Напомню, что для рационализма эпохи Просвещения, равно как для немецкой классической философии, а также марксизма, основополагающее значение имела идея человека вообще как существа, обладающего универсальными рациональными и деятельными способностями. Этот человек, по мнению просветителей, должен был постигать объективные основания мира и, опираясь на них, совершенствовать собственное бытие. Поскольку всеобщий, неподкупный Разум мыслился как высшее начало в человеке, все природные и прочие различия между людьми при таком подходе, естественно, отступали на второй план.
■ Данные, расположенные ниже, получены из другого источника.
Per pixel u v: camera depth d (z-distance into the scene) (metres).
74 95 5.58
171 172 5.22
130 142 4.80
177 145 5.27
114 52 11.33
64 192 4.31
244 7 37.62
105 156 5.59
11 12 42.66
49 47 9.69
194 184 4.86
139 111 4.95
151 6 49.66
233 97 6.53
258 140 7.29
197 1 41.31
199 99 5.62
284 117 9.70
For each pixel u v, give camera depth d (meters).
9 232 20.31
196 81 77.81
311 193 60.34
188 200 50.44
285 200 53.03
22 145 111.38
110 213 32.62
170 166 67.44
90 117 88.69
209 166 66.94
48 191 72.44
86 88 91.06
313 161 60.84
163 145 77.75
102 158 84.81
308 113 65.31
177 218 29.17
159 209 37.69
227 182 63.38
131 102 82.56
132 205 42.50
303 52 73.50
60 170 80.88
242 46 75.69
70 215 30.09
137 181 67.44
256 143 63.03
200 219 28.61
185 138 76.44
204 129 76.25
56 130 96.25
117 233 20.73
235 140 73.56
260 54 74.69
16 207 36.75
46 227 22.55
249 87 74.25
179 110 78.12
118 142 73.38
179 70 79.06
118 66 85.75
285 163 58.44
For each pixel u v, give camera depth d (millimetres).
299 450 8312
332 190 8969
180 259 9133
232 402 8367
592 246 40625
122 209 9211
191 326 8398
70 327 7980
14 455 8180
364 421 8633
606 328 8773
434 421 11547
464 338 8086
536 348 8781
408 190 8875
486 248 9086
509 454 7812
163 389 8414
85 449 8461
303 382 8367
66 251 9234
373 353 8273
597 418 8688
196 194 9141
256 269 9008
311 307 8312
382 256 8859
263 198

Со временем, впрочем, усилиями И. Канта и его последователей утверждается понимание того, что сам-то разум укоренен в деятельности, и, если мы хотим постичь человека как такового, подлинную его сущность нам необходимо искать именно здесь. “Человек есть то, что он делает” — эти гегелевские слова стали своеобразным девизом европейской цивилизации последних столетий, подарившей человечеству столько невиданных ранее продуктов, технологий и проблем, как, очевидно, ни одна из предшествующих исторических формаций.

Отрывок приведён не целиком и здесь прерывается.